O presidente Jair Bolsonaro (sem partido) foi eleito em 2018 carregando consigo a forte bandeira anticorrupção. Para mostrar seu comprometimento em combater este tipo de crime no Brasil, Bolsonaro escolheu o juiz Sergio Morocomo ministro da Justiça e Segurança Pública. O juiz ganhou notoriedade nacional por comandar por quatro anos os julgamentos em primeira instância da Operação Lava Jato, que investigou esquemas de corrupção e lavagem de dinheiro envolvendo grandes empresas, como a Odebrecht e a Petrobras, e prendeu muitos políticos, incluindo o ex-presidente Lula, que foi condenado por Moro a nove anos e seis meses de prisão. Com as revelações de corrupção no governo petista, o impeachment da presidenta Dilma Rouseff em 2016 e a prisão de Lula em 2017, o antipetismo e a anticorrupção encheram as ruas das maiores cidades do país com bandeiras em apoio à Lava Jato.Mas, desde de 2019, a Lava Jato vem sofrendo reveses. O primeiro foi a revelação de conversas entre o coordenador da operação em Curitiba, o procurador Deltan Dallagnol, e o ex-juiz Sergio Moro, pelo site The Intercept em junho de 2019, que ficou conhecida como Vaza Jato.
Em novembro do mesmo ano, o Supremo Tribunal Federal (STF), por 6 votos a 5, definiu a inconstitucionalidade da prisão após condenação em segunda instância. A decisão culminou na soltura do ex-presidente Lula, que estava preso desde abril de 2018 após sentença do caso do triplex no Guarujá, e reverteu a prisão de outros políticos presos pela operação. Em 2020, nomeado como "superministro", Moro passou de alicerce para um dos principais desafetos do presidente. Além disso, Dallagnol deixou o comando da operação em Curitiba. Como se não bastasse, o procurador-geral da República, Augusto Aras, deu várias investidas contra a Lava Jato, a força-tarefa de São Paulo foi encerrada e a de Curitiba quase viu seu fim nas mãos da PGR.

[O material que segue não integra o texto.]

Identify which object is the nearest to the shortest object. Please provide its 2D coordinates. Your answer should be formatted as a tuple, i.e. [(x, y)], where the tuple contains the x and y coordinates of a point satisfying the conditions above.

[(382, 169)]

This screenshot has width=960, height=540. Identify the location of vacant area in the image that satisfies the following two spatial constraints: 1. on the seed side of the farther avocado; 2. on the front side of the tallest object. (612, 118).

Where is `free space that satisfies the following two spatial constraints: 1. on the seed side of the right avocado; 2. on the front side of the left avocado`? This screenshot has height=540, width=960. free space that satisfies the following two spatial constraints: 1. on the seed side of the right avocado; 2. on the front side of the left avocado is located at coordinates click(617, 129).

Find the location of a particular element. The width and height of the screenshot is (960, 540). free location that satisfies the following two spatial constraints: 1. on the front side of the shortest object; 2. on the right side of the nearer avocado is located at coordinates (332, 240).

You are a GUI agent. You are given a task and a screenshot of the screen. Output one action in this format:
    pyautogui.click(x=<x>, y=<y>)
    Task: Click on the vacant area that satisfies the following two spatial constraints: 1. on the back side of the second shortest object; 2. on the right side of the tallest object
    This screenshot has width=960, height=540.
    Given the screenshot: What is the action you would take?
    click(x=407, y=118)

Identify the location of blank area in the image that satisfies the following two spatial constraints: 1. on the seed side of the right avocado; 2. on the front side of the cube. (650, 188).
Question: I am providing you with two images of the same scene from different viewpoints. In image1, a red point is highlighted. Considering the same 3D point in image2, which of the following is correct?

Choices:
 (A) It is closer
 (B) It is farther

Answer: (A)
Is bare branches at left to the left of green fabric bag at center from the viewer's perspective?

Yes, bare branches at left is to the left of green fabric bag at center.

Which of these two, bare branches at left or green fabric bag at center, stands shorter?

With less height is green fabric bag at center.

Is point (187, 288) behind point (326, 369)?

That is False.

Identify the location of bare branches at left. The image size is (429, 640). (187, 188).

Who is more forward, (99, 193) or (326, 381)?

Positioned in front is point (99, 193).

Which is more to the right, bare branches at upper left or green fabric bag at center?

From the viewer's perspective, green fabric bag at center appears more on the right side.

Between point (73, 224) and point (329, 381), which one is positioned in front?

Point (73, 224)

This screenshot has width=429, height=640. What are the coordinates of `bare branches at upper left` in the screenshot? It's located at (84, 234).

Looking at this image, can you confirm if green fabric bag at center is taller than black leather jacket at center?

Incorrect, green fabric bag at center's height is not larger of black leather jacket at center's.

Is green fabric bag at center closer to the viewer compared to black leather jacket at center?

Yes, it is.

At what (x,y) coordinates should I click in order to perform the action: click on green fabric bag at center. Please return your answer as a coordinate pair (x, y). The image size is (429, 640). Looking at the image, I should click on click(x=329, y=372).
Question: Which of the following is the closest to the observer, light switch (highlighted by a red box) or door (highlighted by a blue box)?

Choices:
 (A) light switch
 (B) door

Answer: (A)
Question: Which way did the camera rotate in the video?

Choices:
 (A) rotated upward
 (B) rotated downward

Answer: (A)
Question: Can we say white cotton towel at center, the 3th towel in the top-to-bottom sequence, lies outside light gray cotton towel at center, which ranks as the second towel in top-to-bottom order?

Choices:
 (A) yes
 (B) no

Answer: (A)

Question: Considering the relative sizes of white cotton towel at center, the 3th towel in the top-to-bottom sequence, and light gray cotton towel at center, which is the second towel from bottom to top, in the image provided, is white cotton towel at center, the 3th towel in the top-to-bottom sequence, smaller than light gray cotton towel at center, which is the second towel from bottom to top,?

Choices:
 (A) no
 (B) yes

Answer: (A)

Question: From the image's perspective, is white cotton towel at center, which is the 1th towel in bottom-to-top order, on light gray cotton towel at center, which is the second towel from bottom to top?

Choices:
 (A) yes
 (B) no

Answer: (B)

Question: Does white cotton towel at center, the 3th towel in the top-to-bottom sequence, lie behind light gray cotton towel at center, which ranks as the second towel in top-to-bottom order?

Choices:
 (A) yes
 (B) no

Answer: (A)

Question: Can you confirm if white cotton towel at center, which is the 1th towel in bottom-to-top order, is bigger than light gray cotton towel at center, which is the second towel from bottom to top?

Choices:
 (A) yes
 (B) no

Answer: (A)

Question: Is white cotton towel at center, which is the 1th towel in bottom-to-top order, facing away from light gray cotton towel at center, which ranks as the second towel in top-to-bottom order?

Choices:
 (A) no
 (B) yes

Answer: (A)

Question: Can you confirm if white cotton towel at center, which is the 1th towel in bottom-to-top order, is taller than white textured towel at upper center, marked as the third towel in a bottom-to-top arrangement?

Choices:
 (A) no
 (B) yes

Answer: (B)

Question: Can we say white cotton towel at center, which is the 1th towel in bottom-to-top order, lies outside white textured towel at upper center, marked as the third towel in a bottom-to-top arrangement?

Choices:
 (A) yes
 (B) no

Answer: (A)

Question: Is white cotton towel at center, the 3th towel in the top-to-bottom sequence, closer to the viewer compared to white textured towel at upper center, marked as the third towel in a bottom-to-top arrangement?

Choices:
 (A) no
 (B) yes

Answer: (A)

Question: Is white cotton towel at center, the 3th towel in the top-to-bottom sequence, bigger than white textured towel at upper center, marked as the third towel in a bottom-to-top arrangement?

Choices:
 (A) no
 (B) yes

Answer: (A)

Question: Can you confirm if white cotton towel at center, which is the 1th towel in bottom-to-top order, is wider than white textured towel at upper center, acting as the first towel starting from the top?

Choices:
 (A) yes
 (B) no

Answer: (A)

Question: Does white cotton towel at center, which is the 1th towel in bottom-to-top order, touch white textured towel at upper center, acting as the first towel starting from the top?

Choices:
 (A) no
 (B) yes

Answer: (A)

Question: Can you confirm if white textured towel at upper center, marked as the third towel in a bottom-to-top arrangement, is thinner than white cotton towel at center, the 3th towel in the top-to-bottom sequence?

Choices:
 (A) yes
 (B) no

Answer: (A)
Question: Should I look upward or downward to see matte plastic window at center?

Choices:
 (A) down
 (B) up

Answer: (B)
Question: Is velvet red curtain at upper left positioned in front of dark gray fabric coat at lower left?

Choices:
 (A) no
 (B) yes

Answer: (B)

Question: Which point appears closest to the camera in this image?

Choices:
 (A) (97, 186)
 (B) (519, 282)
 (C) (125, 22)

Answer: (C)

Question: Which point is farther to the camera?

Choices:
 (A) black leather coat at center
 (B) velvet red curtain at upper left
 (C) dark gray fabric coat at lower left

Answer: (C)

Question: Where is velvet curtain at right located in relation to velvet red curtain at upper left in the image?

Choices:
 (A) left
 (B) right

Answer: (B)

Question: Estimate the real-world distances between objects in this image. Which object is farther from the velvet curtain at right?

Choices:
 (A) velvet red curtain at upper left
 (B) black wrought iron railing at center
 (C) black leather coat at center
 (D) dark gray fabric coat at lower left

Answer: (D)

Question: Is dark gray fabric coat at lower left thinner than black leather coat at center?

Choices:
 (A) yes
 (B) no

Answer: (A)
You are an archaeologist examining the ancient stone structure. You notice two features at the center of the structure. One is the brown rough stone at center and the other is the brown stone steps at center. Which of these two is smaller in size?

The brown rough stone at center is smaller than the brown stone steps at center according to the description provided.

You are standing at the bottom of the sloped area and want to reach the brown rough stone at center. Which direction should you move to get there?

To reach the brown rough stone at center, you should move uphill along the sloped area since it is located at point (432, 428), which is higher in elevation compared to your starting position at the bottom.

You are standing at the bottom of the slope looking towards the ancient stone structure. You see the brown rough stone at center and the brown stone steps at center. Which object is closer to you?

O ex-ministro da Justiça e Segurança Pública, Sergio Moro
O ex-ministro da Justiça e Segurança Pública Sergio Moro pediu demissão em 24 de abril, logo após Maurício Valeixo ser exonerado da diretoria-geral da Polícia Federal. Em coletiva de imprensa, Moro acusou o presidente Bolsonaro de intervir no comando da Polícia Federal por motivos pessoais. "O grande problema de realizar essa troca, primeiro: havia uma violação a uma promessa que me foi feita inicialmente, que eu teria carta branca. Em segundo lugar, não havia um causa para essa substituição, e estaria claro que estaria ali havendo uma interferência política na Polícia Federal", disse Moro em pronunciamento. "Falei ao presidente que seria uma intervenção política, e ele disse que seria mesmo", revelou. Segundo o ex-ministro, não era a primeira vez que o chefe do Executivo mostrava motivações políticas para mudanças.
No mesmo dia, o presidente Jair Bolsonaro fez um pronunciamento de cerca de 40 minutos para rebater as acusações de Moro. Rodeado de ministros, Bolsonaro afirmou que o ex-ministro pediu, mais de uma vez, indicação ao Supremo Tribunal Federal (STF). Em sua fala, Moro havia antecipado e negado a informação, que já circulava pela mídia. A demissão do ministro gerou um racha na base do governo, que foi eleito pregando o combate à corrupção e com acenos à Lava Jato. Os boatos de que Moro se lançaria como candidato à Presidência em 2022 eram recorrentes nos bastidores do governo, mesmo enquanto ele ainda era ministro. Em 2019, Moro sofreu diversos contratempos provocados por Bolsonaro, como a perda do Coaf (Conselho de Controle de Atividades Financeiras) e a troca no comando da Superintendência Regional da Polícia Federal no Rio. Em janeiro de 2020, Bolsonaro já havia manifestado a intenção de recriar o Ministério da Segurança Pública, o que tiraria poder de Moro. Após a saída do ministro, a ameaça de Moro se lançar como candidato se tornou ainda maior. A troca de farpas entre o presidente e o ex-juiz deram combustível necessário para que os bolsonaristas desmoralizassem não só a figura de Moro, mas também a da operação Lava Jato.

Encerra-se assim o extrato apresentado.